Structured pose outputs
==================================================
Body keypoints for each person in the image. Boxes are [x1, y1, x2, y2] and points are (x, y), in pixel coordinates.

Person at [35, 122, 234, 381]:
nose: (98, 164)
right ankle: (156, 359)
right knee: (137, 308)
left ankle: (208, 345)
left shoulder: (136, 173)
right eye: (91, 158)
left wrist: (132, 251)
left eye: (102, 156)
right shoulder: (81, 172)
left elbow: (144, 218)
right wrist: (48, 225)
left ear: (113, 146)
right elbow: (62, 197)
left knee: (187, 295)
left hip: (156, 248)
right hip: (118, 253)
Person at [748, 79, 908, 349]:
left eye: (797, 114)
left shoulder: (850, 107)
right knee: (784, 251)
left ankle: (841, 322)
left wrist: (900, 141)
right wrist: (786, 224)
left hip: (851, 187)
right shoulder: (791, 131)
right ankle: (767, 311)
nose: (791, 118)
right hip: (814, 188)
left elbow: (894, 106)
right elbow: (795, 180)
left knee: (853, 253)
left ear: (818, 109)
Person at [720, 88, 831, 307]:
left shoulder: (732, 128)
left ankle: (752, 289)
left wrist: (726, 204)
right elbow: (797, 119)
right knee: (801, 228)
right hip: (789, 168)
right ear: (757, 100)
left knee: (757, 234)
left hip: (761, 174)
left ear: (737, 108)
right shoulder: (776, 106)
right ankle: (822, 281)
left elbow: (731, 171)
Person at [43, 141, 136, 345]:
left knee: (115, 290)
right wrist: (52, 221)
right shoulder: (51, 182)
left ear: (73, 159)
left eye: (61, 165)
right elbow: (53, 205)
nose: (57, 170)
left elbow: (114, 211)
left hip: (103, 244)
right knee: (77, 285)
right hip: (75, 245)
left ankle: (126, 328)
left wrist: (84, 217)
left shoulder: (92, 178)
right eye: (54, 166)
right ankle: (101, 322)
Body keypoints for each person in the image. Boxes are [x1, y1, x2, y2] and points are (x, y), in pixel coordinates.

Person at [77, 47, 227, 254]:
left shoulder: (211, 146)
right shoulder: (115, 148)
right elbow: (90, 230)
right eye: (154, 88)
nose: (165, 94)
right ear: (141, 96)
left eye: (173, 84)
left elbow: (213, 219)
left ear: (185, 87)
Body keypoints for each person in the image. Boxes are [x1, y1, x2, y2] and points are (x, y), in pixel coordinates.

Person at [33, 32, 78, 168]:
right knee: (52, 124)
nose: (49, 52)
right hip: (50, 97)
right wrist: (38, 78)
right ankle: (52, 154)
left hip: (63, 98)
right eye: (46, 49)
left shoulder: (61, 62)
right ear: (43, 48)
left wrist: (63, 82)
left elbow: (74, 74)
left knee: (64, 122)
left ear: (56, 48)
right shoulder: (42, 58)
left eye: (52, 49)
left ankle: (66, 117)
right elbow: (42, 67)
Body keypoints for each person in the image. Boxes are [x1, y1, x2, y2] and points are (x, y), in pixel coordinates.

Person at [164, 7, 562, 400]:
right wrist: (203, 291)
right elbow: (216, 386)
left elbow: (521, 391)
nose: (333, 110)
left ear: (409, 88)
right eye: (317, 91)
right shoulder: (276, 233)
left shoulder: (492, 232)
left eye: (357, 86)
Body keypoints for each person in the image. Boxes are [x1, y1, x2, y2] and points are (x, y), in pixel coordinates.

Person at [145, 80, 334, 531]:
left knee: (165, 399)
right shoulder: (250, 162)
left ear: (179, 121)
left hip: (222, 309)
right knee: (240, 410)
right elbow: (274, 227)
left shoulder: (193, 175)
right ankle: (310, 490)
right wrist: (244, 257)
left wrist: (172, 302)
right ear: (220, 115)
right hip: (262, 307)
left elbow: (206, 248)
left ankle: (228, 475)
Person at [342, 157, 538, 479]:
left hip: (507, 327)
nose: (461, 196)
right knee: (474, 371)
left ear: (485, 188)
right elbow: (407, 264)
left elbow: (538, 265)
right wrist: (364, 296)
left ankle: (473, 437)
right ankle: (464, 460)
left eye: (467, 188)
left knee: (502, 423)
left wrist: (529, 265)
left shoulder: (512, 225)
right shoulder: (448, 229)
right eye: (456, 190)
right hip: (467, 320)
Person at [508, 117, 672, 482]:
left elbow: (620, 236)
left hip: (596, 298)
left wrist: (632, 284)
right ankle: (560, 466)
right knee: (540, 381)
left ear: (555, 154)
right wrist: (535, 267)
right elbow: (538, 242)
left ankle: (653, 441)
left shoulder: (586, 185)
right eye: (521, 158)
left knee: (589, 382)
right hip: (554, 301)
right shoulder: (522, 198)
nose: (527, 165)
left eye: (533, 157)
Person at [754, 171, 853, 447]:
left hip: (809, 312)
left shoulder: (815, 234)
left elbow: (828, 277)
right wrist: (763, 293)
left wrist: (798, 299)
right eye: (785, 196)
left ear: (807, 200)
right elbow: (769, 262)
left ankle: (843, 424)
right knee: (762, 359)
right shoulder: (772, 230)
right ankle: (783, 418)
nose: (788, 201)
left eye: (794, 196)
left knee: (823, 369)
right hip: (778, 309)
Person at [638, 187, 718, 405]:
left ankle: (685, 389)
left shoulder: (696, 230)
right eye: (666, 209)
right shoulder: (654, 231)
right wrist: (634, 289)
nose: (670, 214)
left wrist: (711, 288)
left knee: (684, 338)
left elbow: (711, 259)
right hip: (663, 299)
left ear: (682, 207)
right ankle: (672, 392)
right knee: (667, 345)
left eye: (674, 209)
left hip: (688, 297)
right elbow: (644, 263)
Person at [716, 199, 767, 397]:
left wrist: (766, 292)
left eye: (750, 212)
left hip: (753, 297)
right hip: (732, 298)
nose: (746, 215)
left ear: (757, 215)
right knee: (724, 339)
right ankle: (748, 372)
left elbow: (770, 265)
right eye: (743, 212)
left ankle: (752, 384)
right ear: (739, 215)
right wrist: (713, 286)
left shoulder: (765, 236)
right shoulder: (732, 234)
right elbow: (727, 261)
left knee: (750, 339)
==================================================
DIRECTIONS FOR THIS TASK
What you give back should be exactly the lines of the data above from the line with "left hip: (507, 327)" through the line with "left elbow: (711, 259)", both of those included, and nothing more.

EXERCISE RESULT
left hip: (507, 327)
nose: (461, 196)
right knee: (474, 371)
left ear: (485, 188)
right elbow: (407, 264)
left elbow: (538, 265)
right wrist: (364, 296)
left ankle: (473, 437)
right ankle: (464, 460)
left eye: (467, 188)
left knee: (502, 423)
left wrist: (529, 265)
left shoulder: (512, 225)
right shoulder: (448, 229)
right eye: (456, 190)
right hip: (467, 320)
Person at [508, 117, 672, 482]:
left elbow: (620, 236)
left hip: (596, 298)
left wrist: (632, 284)
right ankle: (560, 466)
right knee: (540, 381)
left ear: (555, 154)
right wrist: (535, 267)
right elbow: (538, 242)
left ankle: (653, 441)
left shoulder: (586, 185)
right eye: (521, 158)
left knee: (589, 382)
right hip: (554, 301)
right shoulder: (522, 198)
nose: (527, 165)
left eye: (533, 157)
Person at [754, 171, 853, 447]:
left hip: (809, 312)
left shoulder: (815, 234)
left elbow: (828, 277)
right wrist: (763, 293)
left wrist: (798, 299)
right eye: (785, 196)
left ear: (807, 200)
right elbow: (769, 262)
left ankle: (843, 424)
right knee: (762, 359)
right shoulder: (772, 230)
right ankle: (783, 418)
nose: (788, 201)
left eye: (794, 196)
left knee: (823, 369)
right hip: (778, 309)
Person at [638, 187, 718, 405]:
left ankle: (685, 389)
left shoulder: (696, 230)
right eye: (666, 209)
right shoulder: (654, 231)
right wrist: (634, 289)
nose: (670, 214)
left wrist: (711, 288)
left knee: (684, 338)
left elbow: (711, 259)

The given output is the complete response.